AI platforms can be useful in mapping connections among specialties in order to assess which HCP networks to activate, which, in turn, facilitate appropriate diagnoses. AI-based solutions can also support multichannel engagement strategies that target HCPs with content on appropriate diagnosis of rare and other difficult-to-diagnose diseases through field activities, peer-to-peer approaches, or online platforms.
drive Adoption of appropriate clinical therapies
AI can help to drive the adoption of clinically appropriate diagnostic and therapeutic approaches.
Educating clinicians is imperative to help shape treatment approaches. Through peer-to-peer programs, education will foster change in HCP practice behavior.
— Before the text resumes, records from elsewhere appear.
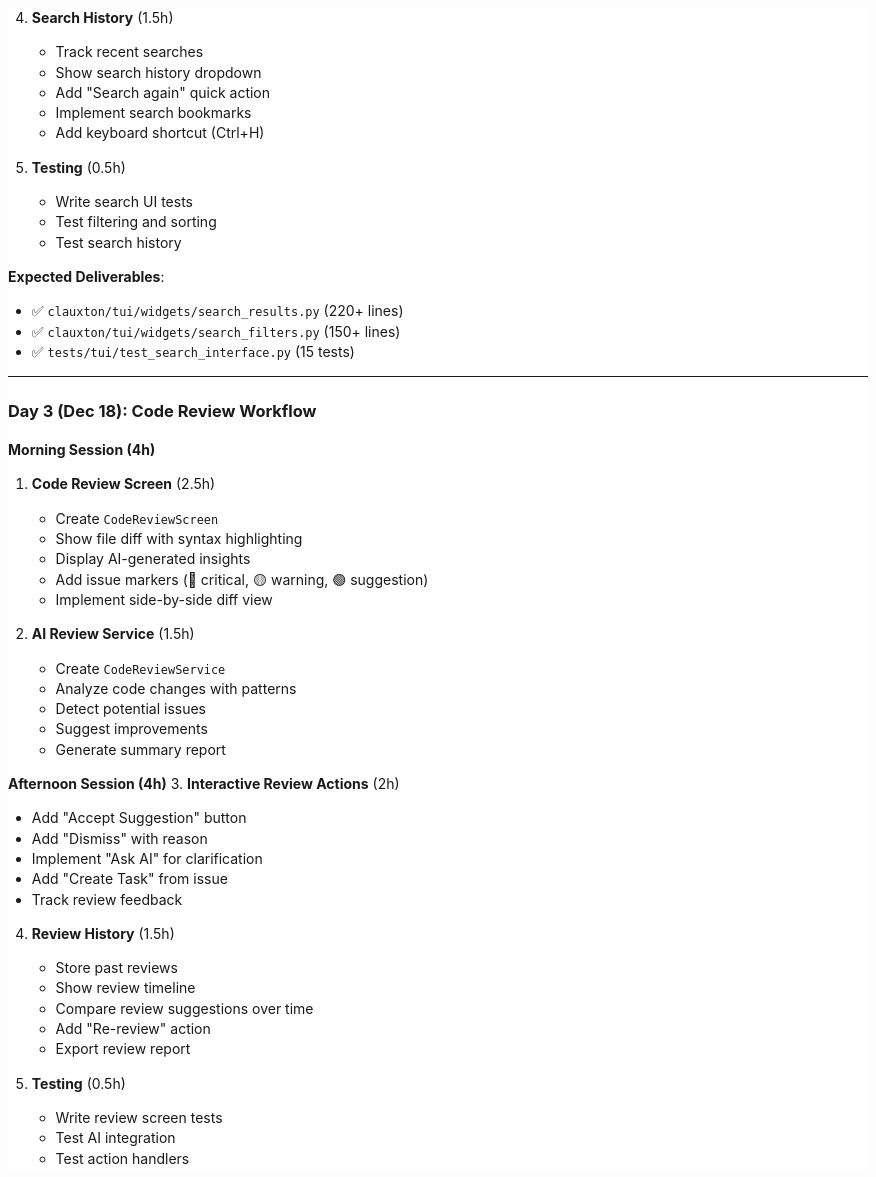 4. **Search History** (1.5h)
   - Track recent searches
   - Show search history dropdown
   - Add "Search again" quick action
   - Implement search bookmarks
   - Add keyboard shortcut (Ctrl+H)

5. **Testing** (0.5h)
   - Write search UI tests
   - Test filtering and sorting
   - Test search history

**Expected Deliverables**:
- ✅ `clauxton/tui/widgets/search_results.py` (220+ lines)
- ✅ `clauxton/tui/widgets/search_filters.py` (150+ lines)
- ✅ `tests/tui/test_search_interface.py` (15 tests)

---

### Day 3 (Dec 18): Code Review Workflow

**Morning Session (4h)**
1. **Code Review Screen** (2.5h)
   - Create `CodeReviewScreen`
   - Show file diff with syntax highlighting
   - Display AI-generated insights
   - Add issue markers (🔴 critical, 🟡 warning, 🟢 suggestion)
   - Implement side-by-side diff view

2. **AI Review Service** (1.5h)
   - Create `CodeReviewService`
   - Analyze code changes with patterns
   - Detect potential issues
   - Suggest improvements
   - Generate summary report

**Afternoon Session (4h)**
3. **Interactive Review Actions** (2h)
   - Add "Accept Suggestion" button
   - Add "Dismiss" with reason
   - Implement "Ask AI" for clarification
   - Add "Create Task" from issue
   - Track review feedback

4. **Review History** (1.5h)
   - Store past reviews
   - Show review timeline
   - Compare review suggestions over time
   - Add "Re-review" action
   - Export review report

5. **Testing** (0.5h)
   - Write review screen tests
   - Test AI integration
   - Test action handlers
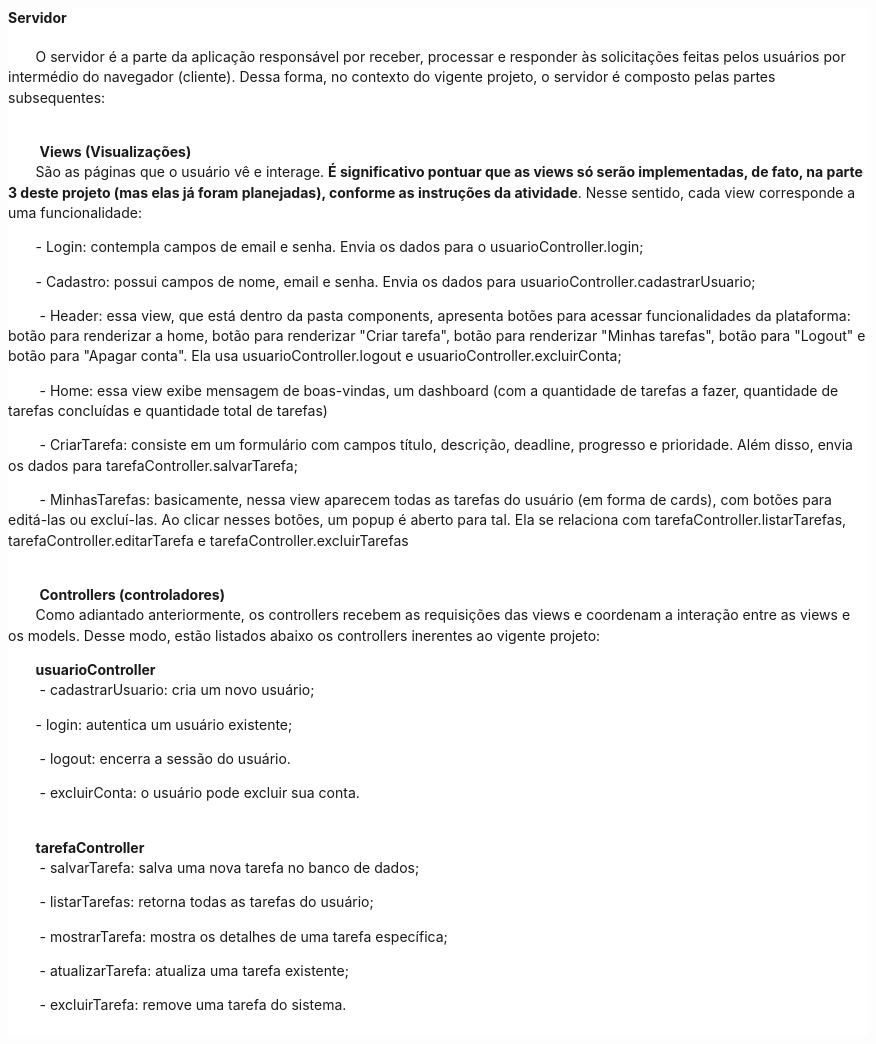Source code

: <h4>Servidor</h4>
&nbsp; &nbsp; &nbsp; &nbsp;O servidor é a parte da aplicação responsável por receber, processar e responder às solicitações feitas pelos usuários por intermédio do navegador (cliente). Dessa forma, no contexto do vigente projeto, o servidor é composto pelas partes subsequentes: <br> <br>


&nbsp; &nbsp; &nbsp; &nbsp; **Views (Visualizações)** <br>
&nbsp; &nbsp; &nbsp; &nbsp;São as páginas que o usuário vê e interage. **É significativo pontuar que as views só serão implementadas, de fato, na parte 3 deste projeto (mas elas já foram planejadas), conforme as instruções da atividade**. Nesse sentido, cada view corresponde a uma funcionalidade: <br>

&nbsp; &nbsp; &nbsp; &nbsp;- Login: contempla campos de email e senha. Envia os dados para o usuarioController.login;

&nbsp; &nbsp; &nbsp; &nbsp;- Cadastro: possui campos de nome, email e senha. Envia os dados para usuarioController.cadastrarUsuario;

&nbsp; &nbsp; &nbsp; &nbsp; - Header: essa view, que está dentro da pasta components, apresenta botões para acessar funcionalidades da plataforma: botão para renderizar a home, botão para renderizar "Criar tarefa", botão para renderizar "Minhas tarefas", botão para "Logout" e botão para "Apagar conta". Ela usa usuarioController.logout e usuarioController.excluirConta;

&nbsp; &nbsp; &nbsp; &nbsp; - Home: essa view exibe mensagem de boas-vindas, um dashboard (com a quantidade de tarefas a fazer, quantidade de tarefas concluídas e quantidade total de tarefas)

&nbsp; &nbsp; &nbsp; &nbsp; - CriarTarefa: consiste em um formulário com campos título, descrição, deadline, progresso e prioridade. Além disso, envia os dados para tarefaController.salvarTarefa;

&nbsp; &nbsp; &nbsp; &nbsp; - MinhasTarefas: basicamente, nessa view aparecem todas as tarefas do usuário (em forma de cards), com botões para editá-las ou excluí-las. Ao clicar nesses botões, um popup é aberto para tal. Ela se relaciona com tarefaController.listarTarefas, tarefaController.editarTarefa e tarefaController.excluirTarefas  <br> <br>


&nbsp; &nbsp; &nbsp; &nbsp; **Controllers (controladores)** <br>
&nbsp; &nbsp; &nbsp; &nbsp;Como adiantado anteriormente, os controllers recebem as requisições das views e coordenam a interação entre as views e os models. Desse modo, estão listados abaixo os controllers inerentes ao vigente projeto: <br>

&nbsp; &nbsp; &nbsp; &nbsp;**usuarioController**<br>
&nbsp; &nbsp; &nbsp; &nbsp; - cadastrarUsuario: cria um novo usuário;

&nbsp; &nbsp; &nbsp; &nbsp;- login: autentica um usuário existente;

&nbsp; &nbsp; &nbsp; &nbsp; - logout: encerra a sessão do usuário.

&nbsp; &nbsp; &nbsp; &nbsp; - excluirConta: o usuário pode excluir sua conta.
<br> <br>

&nbsp; &nbsp; &nbsp; &nbsp;**tarefaController** <br>
&nbsp; &nbsp; &nbsp; &nbsp; - salvarTarefa: salva uma nova tarefa no banco de dados;

&nbsp; &nbsp; &nbsp; &nbsp; - listarTarefas: retorna todas as tarefas do usuário;

&nbsp; &nbsp; &nbsp; &nbsp; - mostrarTarefa: mostra os detalhes de uma tarefa específica;

&nbsp; &nbsp; &nbsp; &nbsp; - atualizarTarefa: atualiza uma tarefa existente;

&nbsp; &nbsp; &nbsp; &nbsp; - excluirTarefa: remove uma tarefa do sistema.
<br><br>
Who should lead these efforts? The most effective approach is to leverage HCP influence. This is done by engaging with clinicians who have the greatest ability to have an impact on the practice patterns of other clinicians, and who are appropriately diagnosing and managing patients.
The key to success is identifying highest-impact HCPs whose networks include HCPs with significant numbers of undiagnosed patients. These clinical influencers have been shown to be highly effective in driving early diagnosis initiatives for other HCPs within their networks. Clearly, AI technologies are powerful tools that will change the clinical journeys of patients across the country. Today, HCPs, patient groups, AI-focused analytics firms, agencies, and pharma companies are working together to solve important challenges and optimize AI-driven strategies for diagnosis. Appropriate and thoughtful engagement with HCPs and patients can have a significant impact on patient lives.
While AI did a good job by targeting me with MS disease-awareness messages, I really wasn’t activated to do something about it—not just yet, anyway. Maybe when I see my doctor, AI will have already alerted her to the diagnostic approaches that can help determine whether or not I have MS.
This might finally be the right time to find out for sure.